#### STATED PROBLEM:
Reproduce only the data from the line with "country: IR" up to and including the line with "latitude: 42.1948", substituting "town" for every "city" and keeping everything else identical.

#### TASK INPUTS:
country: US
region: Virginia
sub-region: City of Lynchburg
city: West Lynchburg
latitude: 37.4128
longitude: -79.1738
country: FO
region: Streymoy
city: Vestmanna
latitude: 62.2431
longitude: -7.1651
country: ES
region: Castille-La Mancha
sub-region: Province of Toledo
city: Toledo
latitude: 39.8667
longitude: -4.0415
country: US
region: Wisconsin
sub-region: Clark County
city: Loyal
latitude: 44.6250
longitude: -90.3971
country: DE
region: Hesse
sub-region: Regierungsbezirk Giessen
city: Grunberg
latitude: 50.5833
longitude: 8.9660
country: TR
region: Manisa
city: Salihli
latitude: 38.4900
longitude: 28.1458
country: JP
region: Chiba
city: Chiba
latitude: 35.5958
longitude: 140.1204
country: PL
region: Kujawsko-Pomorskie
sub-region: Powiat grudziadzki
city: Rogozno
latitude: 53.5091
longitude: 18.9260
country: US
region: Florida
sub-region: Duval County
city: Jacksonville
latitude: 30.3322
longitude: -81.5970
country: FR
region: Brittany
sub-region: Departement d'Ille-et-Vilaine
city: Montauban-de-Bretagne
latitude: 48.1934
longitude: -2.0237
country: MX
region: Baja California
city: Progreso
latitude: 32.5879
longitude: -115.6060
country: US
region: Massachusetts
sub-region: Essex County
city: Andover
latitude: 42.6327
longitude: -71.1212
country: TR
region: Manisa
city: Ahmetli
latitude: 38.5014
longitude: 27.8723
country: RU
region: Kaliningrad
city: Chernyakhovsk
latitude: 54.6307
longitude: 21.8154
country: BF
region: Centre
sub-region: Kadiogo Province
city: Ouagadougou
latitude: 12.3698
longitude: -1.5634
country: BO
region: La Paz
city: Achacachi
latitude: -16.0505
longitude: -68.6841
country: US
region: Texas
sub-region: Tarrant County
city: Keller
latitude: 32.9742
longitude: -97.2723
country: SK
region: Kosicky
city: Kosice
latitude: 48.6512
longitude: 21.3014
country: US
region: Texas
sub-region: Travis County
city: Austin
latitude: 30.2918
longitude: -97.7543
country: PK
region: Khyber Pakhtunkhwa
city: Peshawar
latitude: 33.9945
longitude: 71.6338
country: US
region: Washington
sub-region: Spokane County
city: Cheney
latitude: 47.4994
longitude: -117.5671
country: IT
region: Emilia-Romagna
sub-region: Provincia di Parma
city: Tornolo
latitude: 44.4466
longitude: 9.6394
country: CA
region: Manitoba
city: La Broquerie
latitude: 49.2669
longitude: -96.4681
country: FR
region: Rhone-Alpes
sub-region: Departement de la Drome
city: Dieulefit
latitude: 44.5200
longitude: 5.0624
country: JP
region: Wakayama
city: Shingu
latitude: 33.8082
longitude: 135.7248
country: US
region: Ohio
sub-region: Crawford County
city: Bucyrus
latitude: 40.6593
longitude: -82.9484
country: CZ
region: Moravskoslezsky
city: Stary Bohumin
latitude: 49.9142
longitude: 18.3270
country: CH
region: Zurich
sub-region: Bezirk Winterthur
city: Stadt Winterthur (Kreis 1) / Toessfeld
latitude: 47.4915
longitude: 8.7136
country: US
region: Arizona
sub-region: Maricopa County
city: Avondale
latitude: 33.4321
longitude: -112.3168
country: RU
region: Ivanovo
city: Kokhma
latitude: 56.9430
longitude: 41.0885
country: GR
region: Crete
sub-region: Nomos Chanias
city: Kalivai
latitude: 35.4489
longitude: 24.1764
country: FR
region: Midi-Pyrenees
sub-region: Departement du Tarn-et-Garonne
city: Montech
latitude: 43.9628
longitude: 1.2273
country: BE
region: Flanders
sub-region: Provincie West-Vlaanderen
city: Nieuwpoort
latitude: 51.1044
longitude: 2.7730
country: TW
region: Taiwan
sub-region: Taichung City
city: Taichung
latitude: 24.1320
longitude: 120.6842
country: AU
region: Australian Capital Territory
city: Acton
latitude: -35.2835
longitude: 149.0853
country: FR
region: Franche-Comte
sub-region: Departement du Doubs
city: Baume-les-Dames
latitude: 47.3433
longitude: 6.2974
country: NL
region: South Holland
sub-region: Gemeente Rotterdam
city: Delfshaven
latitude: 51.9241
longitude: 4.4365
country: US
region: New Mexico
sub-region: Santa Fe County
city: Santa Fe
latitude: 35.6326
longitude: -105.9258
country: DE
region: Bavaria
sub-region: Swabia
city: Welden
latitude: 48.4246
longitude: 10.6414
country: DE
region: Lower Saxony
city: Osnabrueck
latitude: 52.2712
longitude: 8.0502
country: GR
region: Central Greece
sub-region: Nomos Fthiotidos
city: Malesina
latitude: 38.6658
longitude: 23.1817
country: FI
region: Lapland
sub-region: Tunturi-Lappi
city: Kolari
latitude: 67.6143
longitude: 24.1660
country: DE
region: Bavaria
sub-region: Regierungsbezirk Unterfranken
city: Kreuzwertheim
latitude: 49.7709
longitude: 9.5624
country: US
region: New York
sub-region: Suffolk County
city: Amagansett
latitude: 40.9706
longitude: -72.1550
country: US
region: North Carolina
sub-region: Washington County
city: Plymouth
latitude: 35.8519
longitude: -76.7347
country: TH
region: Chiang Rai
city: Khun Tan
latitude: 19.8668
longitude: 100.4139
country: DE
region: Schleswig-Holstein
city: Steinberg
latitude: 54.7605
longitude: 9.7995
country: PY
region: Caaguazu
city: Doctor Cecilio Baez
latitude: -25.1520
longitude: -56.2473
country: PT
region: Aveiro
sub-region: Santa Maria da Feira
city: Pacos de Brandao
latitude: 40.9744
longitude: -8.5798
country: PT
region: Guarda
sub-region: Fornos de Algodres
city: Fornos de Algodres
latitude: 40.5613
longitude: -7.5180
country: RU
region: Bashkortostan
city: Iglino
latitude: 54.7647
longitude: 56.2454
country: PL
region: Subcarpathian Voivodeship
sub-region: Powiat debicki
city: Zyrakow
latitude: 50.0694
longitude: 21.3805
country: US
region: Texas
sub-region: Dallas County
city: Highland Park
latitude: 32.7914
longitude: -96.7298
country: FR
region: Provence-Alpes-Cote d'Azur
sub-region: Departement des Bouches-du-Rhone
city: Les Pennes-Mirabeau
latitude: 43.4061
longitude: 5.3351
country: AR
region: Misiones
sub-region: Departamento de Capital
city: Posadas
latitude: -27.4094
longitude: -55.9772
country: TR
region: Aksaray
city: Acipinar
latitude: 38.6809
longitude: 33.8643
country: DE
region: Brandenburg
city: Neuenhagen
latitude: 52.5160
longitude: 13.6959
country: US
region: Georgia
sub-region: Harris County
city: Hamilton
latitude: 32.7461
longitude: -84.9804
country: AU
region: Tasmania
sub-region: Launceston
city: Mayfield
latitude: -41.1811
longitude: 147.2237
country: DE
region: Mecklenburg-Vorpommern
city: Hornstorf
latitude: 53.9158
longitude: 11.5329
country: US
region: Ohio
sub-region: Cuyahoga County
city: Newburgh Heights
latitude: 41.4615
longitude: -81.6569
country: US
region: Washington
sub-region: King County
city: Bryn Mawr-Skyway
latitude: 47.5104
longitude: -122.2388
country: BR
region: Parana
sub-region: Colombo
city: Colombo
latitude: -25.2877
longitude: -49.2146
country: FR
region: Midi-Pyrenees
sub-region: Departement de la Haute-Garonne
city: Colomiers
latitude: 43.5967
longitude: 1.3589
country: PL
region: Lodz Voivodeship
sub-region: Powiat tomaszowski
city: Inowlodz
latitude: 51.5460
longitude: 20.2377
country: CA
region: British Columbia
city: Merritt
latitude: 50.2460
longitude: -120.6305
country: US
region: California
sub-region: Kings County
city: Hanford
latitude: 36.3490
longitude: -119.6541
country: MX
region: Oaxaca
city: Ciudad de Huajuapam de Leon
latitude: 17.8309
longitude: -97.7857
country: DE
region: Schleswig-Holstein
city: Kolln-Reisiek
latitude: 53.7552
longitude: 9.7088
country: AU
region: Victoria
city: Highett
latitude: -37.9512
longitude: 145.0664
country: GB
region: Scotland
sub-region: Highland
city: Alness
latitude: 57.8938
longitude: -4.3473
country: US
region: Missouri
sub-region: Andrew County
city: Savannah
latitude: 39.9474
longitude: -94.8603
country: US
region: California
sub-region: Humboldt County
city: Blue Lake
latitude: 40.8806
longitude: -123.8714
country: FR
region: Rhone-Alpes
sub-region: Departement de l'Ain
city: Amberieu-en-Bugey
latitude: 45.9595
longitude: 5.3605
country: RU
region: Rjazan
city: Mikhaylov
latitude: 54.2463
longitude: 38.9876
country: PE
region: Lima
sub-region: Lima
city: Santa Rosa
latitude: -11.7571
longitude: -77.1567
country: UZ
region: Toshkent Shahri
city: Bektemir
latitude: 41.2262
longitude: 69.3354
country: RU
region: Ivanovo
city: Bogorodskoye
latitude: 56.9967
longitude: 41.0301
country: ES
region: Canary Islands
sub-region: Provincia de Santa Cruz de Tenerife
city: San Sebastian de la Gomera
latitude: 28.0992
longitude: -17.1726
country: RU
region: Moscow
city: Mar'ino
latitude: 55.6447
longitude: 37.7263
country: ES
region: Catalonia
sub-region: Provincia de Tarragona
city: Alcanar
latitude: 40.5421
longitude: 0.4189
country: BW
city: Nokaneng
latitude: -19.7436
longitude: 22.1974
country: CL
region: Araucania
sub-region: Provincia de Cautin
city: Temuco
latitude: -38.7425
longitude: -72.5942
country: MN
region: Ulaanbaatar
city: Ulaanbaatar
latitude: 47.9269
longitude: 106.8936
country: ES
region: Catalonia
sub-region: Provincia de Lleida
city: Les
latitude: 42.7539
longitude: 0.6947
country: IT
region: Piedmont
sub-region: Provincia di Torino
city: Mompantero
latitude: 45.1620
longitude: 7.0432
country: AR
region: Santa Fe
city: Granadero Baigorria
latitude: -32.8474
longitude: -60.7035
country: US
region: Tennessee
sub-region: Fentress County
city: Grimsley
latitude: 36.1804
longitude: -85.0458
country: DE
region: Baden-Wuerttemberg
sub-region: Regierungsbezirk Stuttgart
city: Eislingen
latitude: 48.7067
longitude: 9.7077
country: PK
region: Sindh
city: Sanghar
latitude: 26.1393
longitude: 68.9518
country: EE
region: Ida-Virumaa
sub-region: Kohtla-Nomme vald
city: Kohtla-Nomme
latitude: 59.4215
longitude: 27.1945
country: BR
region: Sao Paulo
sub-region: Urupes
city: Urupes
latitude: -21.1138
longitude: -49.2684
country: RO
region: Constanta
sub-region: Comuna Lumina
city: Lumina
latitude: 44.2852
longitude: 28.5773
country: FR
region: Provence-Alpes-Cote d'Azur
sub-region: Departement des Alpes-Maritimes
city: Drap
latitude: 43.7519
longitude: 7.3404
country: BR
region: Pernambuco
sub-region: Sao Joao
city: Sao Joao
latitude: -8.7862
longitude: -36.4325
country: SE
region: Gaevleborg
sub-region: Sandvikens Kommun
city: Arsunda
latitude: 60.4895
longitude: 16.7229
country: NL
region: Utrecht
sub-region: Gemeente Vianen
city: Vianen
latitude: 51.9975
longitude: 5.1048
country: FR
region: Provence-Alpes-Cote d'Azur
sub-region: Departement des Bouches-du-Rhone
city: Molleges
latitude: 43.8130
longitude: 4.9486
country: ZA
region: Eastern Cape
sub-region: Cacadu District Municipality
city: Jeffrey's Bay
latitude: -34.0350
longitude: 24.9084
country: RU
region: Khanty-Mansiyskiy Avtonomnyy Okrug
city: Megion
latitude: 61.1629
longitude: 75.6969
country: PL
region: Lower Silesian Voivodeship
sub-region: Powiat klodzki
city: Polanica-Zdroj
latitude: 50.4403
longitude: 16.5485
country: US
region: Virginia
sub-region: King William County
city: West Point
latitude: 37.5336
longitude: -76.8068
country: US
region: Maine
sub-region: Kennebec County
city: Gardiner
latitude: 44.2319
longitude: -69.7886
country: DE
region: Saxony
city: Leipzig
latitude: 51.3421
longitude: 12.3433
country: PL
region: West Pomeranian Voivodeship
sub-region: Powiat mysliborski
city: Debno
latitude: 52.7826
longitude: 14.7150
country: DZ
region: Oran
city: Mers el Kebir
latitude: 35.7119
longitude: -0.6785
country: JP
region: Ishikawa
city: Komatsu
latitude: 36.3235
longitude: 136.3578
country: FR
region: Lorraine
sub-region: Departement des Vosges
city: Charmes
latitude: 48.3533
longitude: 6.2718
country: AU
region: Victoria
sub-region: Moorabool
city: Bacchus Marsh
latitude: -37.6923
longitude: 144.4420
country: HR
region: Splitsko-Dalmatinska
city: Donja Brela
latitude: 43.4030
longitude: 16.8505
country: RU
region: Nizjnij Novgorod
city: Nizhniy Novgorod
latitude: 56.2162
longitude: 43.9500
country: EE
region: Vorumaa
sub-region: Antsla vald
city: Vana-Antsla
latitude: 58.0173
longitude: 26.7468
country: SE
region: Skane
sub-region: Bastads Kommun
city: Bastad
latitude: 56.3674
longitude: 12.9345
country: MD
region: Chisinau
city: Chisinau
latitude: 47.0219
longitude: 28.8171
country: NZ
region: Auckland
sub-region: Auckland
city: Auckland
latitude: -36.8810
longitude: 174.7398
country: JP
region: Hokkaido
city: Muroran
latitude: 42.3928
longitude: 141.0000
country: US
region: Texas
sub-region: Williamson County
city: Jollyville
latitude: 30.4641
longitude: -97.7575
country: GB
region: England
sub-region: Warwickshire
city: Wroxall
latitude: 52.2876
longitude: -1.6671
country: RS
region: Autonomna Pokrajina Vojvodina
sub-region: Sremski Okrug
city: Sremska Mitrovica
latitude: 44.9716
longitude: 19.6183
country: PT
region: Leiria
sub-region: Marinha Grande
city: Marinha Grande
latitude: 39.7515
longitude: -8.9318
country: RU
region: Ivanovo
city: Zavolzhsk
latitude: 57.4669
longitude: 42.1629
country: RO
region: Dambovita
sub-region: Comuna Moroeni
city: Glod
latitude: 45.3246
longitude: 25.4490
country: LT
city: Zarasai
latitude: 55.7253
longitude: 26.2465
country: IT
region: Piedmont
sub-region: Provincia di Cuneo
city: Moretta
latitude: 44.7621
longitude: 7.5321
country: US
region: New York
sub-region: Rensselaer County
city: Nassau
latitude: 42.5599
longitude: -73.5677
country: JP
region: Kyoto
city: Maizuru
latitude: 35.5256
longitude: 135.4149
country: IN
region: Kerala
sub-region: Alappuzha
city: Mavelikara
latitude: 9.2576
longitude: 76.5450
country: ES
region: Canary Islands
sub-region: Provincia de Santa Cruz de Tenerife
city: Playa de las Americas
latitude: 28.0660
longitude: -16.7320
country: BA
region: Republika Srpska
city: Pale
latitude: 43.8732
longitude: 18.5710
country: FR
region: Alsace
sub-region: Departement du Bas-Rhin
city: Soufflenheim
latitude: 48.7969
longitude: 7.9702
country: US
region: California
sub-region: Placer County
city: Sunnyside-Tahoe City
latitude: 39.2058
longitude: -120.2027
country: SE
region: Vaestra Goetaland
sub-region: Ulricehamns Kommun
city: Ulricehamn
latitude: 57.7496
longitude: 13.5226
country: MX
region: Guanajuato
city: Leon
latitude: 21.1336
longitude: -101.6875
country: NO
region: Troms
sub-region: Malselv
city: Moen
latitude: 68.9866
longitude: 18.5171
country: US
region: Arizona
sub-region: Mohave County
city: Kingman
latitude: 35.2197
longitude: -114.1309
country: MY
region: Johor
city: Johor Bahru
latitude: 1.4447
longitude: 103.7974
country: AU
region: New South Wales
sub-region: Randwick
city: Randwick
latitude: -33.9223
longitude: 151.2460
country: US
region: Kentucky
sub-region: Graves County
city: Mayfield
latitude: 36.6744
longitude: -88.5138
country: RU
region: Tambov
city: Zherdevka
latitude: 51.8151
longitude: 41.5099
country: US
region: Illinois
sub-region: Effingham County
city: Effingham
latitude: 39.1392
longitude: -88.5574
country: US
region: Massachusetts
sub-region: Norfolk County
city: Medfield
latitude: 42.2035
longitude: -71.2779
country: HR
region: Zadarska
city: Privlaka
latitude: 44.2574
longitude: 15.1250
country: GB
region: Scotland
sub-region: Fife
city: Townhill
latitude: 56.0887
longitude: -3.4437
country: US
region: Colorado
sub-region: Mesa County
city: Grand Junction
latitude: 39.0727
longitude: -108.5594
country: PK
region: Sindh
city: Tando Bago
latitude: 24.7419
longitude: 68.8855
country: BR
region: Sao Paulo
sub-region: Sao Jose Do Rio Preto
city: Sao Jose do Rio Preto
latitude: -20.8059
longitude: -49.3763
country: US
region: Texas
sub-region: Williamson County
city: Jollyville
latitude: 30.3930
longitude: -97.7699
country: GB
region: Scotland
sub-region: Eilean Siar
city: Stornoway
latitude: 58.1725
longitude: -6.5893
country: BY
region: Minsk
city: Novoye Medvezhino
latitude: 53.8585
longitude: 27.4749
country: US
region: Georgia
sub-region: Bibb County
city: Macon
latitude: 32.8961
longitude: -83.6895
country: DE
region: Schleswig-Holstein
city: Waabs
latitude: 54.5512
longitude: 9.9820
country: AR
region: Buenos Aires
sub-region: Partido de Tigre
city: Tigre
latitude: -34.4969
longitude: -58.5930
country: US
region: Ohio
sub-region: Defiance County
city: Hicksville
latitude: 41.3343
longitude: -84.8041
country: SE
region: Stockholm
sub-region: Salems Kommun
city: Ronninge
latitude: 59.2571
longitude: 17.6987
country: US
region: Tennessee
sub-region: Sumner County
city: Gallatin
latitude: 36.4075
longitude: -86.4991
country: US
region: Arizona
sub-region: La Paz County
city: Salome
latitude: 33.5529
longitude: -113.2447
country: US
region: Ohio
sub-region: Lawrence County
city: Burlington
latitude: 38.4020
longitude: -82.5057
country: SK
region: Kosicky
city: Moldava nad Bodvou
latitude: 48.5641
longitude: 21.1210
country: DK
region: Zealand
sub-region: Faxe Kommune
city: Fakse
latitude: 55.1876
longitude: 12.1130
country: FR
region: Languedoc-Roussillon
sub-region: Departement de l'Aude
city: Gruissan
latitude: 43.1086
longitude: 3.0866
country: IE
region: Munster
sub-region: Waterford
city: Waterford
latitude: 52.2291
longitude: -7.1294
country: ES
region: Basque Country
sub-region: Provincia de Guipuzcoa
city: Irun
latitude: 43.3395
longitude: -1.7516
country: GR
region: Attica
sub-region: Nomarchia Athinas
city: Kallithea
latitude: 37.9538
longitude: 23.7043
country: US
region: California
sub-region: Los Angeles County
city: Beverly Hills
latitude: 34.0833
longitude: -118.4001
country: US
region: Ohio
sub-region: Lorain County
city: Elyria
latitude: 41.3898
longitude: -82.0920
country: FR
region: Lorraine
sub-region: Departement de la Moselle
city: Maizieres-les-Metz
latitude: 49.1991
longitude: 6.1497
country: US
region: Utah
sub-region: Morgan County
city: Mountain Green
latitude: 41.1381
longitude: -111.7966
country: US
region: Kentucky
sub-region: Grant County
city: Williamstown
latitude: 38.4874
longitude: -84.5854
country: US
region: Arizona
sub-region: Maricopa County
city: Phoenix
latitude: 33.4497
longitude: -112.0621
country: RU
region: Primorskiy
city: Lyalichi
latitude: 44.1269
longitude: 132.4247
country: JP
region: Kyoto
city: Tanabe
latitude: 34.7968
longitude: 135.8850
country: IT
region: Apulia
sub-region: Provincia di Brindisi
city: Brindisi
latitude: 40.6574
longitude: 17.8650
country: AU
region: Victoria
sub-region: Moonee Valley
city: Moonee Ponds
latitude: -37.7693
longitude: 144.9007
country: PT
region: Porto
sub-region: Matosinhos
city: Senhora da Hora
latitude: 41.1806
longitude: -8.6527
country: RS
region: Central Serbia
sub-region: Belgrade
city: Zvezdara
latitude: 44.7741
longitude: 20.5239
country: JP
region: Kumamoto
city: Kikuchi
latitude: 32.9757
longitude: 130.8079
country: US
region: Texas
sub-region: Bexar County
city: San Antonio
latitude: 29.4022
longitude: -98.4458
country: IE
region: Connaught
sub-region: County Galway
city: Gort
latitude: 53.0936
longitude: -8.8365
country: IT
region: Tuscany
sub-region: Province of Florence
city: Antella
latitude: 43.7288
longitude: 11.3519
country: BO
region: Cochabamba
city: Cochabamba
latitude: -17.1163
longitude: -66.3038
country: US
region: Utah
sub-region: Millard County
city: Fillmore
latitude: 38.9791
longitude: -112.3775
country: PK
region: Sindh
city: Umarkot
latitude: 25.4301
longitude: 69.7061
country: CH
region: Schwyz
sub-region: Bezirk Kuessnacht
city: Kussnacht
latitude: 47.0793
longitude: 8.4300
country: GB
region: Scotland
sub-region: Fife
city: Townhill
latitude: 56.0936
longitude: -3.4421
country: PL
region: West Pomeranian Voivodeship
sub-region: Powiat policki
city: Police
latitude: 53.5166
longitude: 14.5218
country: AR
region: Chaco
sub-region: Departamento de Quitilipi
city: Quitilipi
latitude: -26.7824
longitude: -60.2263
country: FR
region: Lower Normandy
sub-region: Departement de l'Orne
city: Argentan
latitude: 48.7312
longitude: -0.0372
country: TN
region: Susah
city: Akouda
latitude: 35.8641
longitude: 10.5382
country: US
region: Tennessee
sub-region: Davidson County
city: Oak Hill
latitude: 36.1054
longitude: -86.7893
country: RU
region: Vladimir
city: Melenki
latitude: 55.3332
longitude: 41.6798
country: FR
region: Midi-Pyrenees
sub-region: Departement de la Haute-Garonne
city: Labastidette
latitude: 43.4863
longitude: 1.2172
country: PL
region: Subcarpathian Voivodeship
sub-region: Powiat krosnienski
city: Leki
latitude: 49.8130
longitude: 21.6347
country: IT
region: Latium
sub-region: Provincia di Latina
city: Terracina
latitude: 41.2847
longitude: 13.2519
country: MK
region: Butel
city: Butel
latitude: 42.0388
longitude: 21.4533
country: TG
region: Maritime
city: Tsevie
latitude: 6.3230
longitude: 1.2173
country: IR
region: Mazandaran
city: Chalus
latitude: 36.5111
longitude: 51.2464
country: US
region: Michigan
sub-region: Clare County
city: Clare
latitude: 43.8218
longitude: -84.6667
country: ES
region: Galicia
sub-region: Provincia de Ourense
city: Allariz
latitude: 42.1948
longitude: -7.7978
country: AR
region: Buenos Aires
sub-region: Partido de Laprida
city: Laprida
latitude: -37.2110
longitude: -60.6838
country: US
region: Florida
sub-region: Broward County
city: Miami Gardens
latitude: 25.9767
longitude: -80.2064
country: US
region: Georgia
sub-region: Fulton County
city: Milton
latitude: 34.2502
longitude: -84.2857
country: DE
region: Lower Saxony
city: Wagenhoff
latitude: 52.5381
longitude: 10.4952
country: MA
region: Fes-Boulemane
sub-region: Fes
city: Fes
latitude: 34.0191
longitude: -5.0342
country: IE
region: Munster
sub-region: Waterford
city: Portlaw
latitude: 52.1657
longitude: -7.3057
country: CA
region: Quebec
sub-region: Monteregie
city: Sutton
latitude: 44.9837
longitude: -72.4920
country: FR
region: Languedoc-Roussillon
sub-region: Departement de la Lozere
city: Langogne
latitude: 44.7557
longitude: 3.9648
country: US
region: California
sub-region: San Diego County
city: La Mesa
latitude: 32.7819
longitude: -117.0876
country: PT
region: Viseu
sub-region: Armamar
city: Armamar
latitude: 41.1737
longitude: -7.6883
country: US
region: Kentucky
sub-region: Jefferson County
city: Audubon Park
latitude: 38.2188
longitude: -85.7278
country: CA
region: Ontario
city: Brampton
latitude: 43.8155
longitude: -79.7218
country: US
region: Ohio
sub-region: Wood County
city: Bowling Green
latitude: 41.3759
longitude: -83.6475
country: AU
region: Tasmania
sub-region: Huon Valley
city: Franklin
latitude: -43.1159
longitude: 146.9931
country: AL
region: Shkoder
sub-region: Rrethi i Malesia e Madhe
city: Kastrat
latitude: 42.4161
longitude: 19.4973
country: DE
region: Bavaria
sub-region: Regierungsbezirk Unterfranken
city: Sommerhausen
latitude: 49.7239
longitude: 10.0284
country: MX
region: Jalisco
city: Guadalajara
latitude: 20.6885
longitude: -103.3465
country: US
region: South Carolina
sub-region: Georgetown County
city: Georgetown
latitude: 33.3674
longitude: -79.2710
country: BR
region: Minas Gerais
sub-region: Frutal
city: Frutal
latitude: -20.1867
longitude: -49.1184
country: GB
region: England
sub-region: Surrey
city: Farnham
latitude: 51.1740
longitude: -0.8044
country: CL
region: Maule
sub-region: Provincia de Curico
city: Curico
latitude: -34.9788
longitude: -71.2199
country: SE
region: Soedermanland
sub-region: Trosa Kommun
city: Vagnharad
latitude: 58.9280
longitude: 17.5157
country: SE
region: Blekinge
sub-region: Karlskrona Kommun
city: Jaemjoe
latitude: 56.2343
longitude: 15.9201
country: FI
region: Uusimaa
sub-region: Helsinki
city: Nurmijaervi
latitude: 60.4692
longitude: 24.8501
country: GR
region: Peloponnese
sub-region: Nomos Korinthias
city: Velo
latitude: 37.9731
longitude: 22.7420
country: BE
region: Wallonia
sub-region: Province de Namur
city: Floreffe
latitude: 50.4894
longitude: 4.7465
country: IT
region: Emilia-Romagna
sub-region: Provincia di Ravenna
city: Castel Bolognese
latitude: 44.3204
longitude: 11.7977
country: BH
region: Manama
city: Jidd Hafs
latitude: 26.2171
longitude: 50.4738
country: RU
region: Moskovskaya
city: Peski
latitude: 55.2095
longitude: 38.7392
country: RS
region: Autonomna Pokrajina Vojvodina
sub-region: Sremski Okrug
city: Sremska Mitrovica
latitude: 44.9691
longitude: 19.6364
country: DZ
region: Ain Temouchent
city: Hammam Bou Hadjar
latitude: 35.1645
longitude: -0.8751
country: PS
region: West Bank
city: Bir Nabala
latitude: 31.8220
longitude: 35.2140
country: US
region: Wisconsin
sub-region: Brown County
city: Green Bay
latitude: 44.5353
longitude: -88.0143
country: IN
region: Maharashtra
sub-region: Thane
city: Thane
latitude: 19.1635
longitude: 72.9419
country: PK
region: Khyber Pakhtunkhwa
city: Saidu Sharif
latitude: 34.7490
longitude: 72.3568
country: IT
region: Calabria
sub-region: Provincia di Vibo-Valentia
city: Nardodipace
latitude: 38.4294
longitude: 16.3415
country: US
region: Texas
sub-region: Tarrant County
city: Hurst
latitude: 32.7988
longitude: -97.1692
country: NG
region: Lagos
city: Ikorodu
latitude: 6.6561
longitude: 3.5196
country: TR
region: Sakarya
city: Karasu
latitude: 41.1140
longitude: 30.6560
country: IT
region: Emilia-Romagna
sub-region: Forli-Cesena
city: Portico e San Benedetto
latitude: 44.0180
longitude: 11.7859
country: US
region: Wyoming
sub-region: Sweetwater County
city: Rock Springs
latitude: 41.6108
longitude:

#### EXPECTED ANSWER:
country: IR
region: Mazandaran
town: Chalus
latitude: 36.5111
longitude: 51.2464
country: US
region: Michigan
sub-region: Clare County
town: Clare
latitude: 43.8218
longitude: -84.6667
country: ES
region: Galicia
sub-region: Provincia de Ourense
town: Allariz
latitude: 42.1948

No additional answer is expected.